L’invito, dunque, è quello di provare a diventare “contadini virtuali“. E’ certamente un modo nuovo e diverso di vivere l’agricoltura: non sarà necessario seminare e irrigare il terreno; basterà iscriversi on-line e gestire l’orto dal proprio pc, scegliendo in prima persona le verdure di stagione che verranno coltivate e controllate da agricoltori ed esperti secondo metodi di coltivazione tradizionali, impianti di irrigazione a goccia per un maggior risparmio d’acqua e senza utilizzare prodotti chimici.
Quello disponibile sul sito ‘Le verdure del mio orto, si propone, dunque, come un servizio di alimentazione biologica davvero innovativo e altamente personalizzabile che offre all’utente finale anche la possibilità di adottare una piccola risaia scegliendo tra le varietà Carnaroli, Sant’Andrea e Arborio, il metodo di essicazione, il tempo di invecchiamento e il tipo di lavorazione.
Il progetto degli orti biologici  a distanza fa parte di una serie di azioni che contribuiscono ad ampliare una tendenza sempre più diffusa: il ritorno della campagna in città.
Verdure bio a casa vostra
Verdure bio a casa vostra
La stretta correlazione tra alimentazione e salute spinge il cittadino ad una maggiore attenzione alla qualità, alla genuinità e alla provenienza dei prodotti, la quale costituisce un elemento di garanzia di freschezza.
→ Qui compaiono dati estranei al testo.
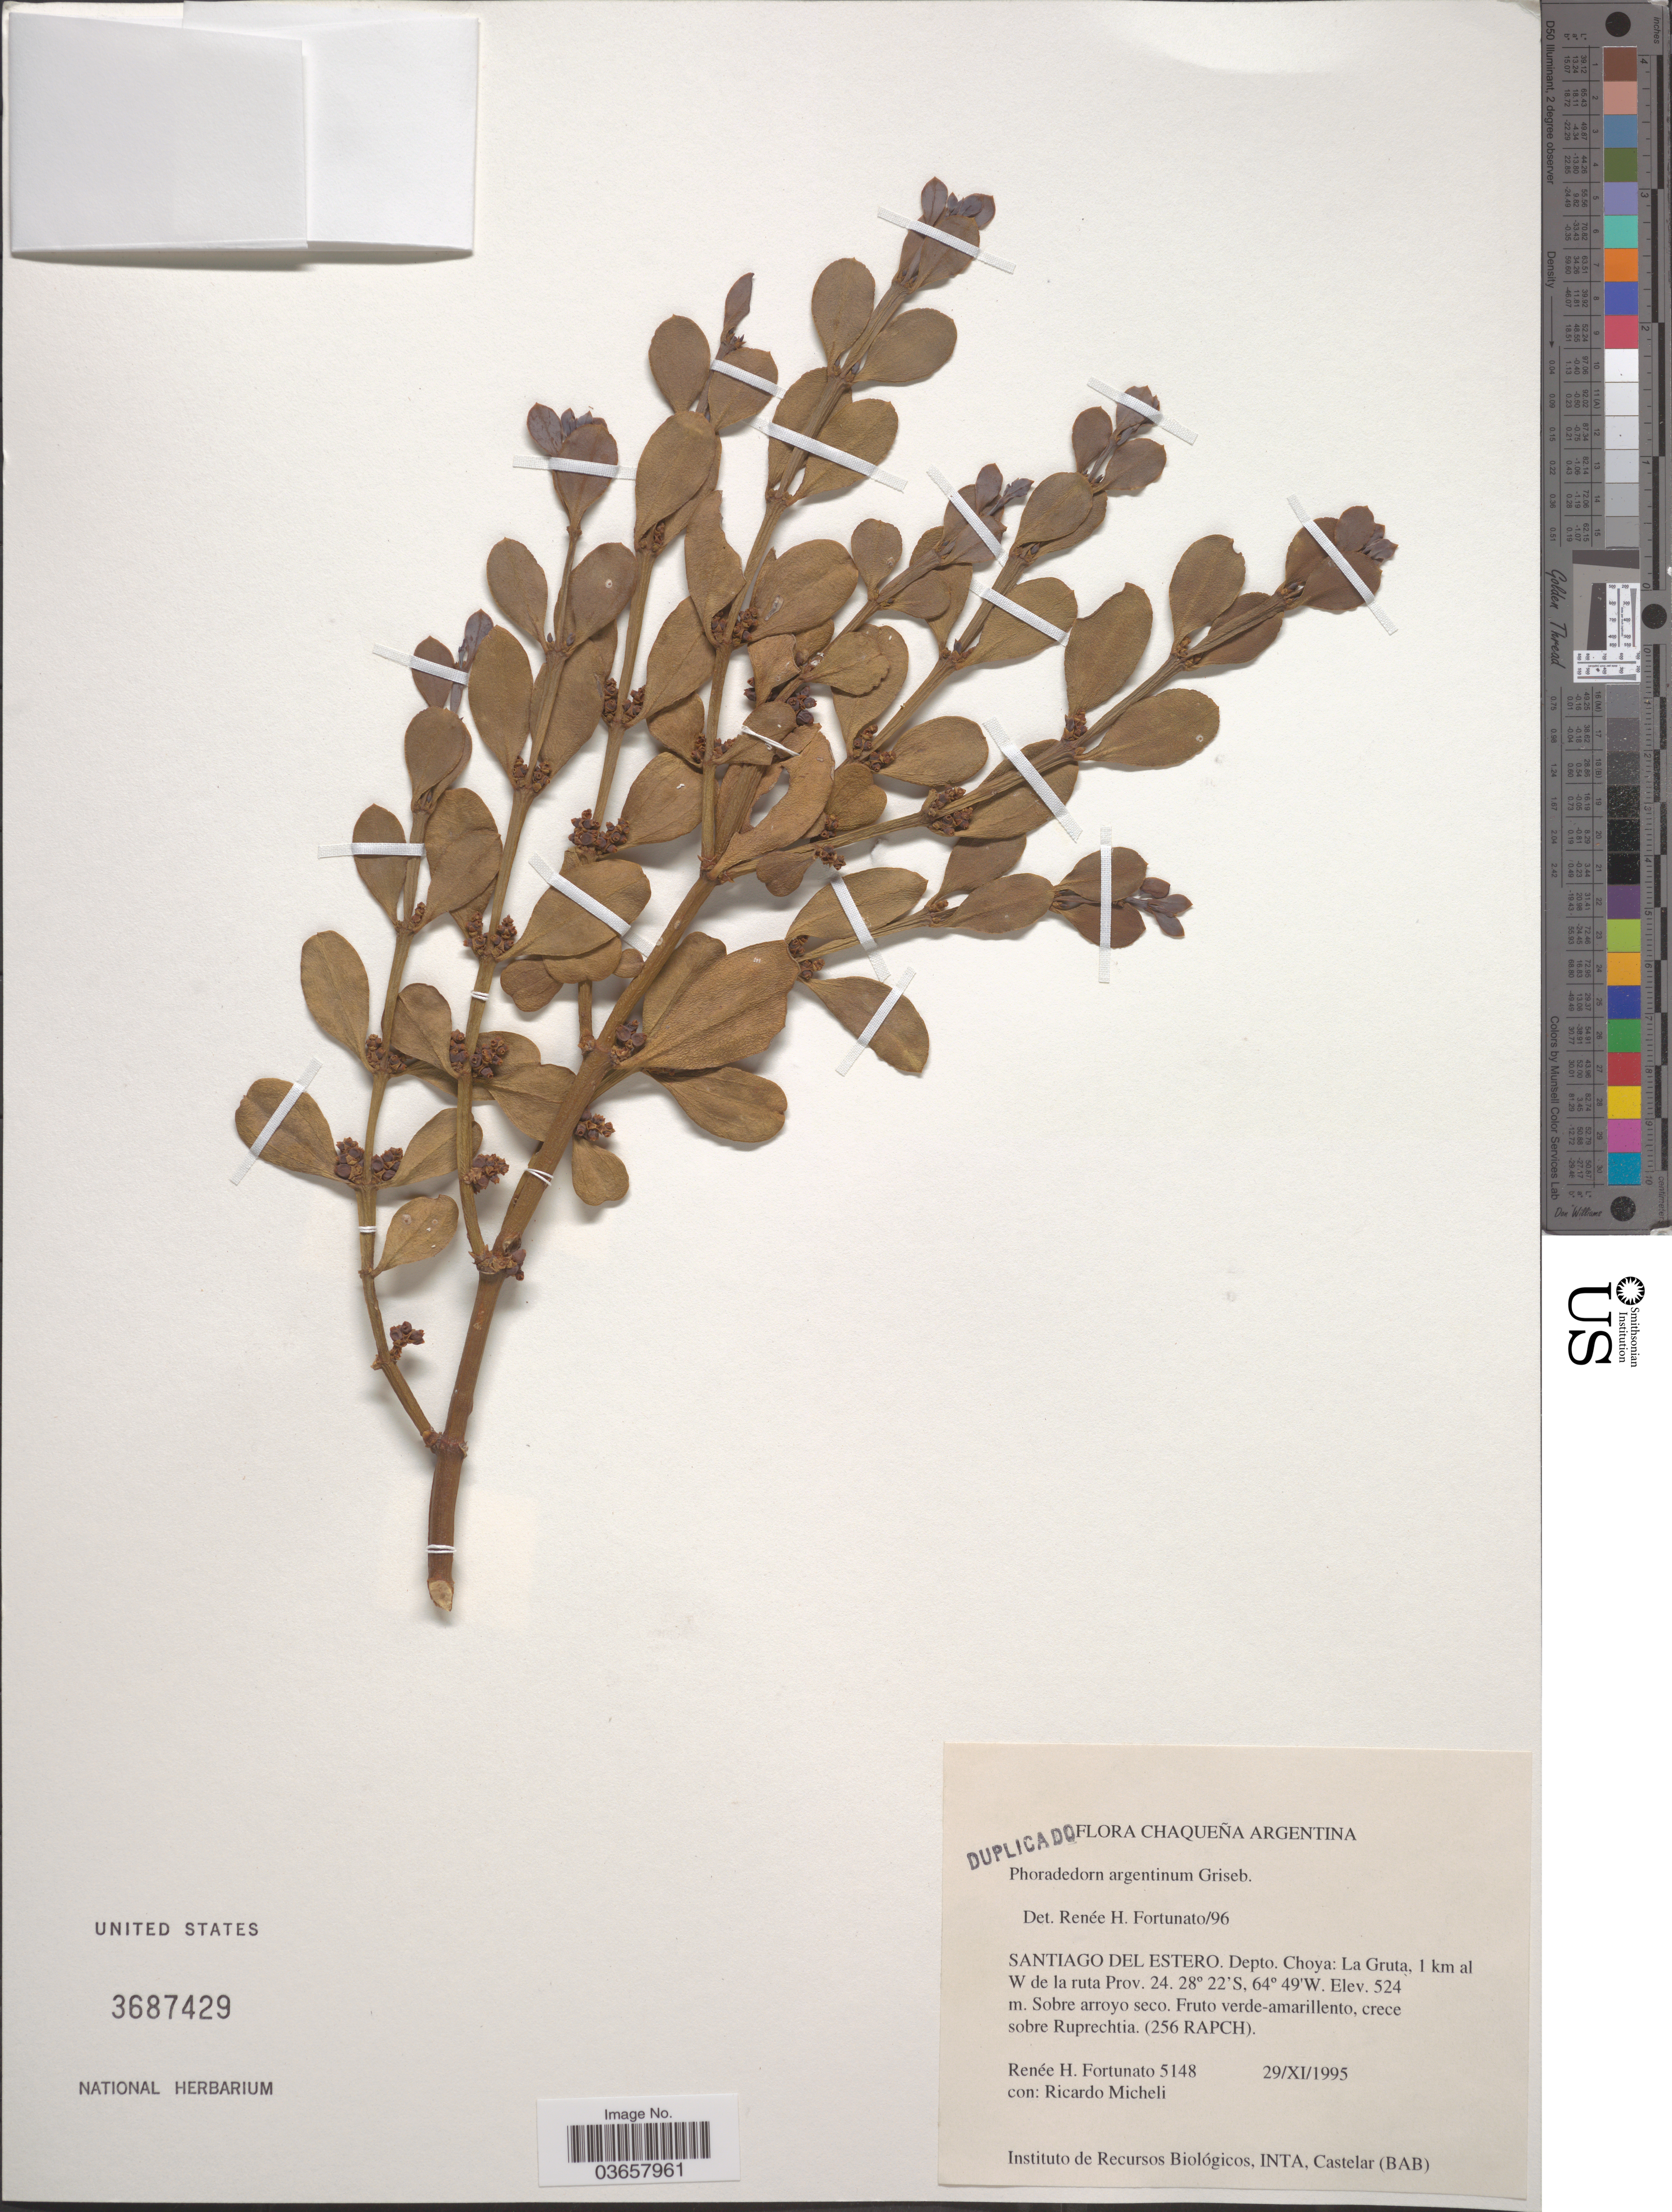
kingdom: Plantae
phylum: Tracheophyta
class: Magnoliopsida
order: Santalales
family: Viscaceae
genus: Phoradendron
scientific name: Phoradendron argentinum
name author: Urb.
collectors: R. H. Fortunato & R. Micheli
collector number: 5148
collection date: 1995-11-29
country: Argentina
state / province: Santiago del Estero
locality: Chaqueña Argentina. Depto. Choya: La Gruta, 1 km al W de la ruta Prov.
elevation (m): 524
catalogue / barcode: US 3687429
L’orto biologico a distanza viene incontro a queste esigenze riproponendo in un certo senso il concetto dell‘autoproduzione, già ripreso dal 25% degli italiani che hanno deciso di coltivare un orto nel giardino di casa, sul terrazzo o in appositi spazi verdi comunali.
Andrea Ferrante, presidente nazionale dell’Associazione Italiana per l’Agricoltura Biologica, e Antonella
Deledda, titolare dell’Azienda Agricola Le Spinose, dichiarano di essere molto soddisfatti di poter inaugurare questa iniziativa di filiera corta, la quale sviluppa un’ulteriore consapevolezza nei consumatori, perchè direttamente coinvolti nella scelta dei prodotti.
Dunque, un modo di agire che non solo fornisce cibo sano e genuino ma nutre anche la fantasia dei consumatori.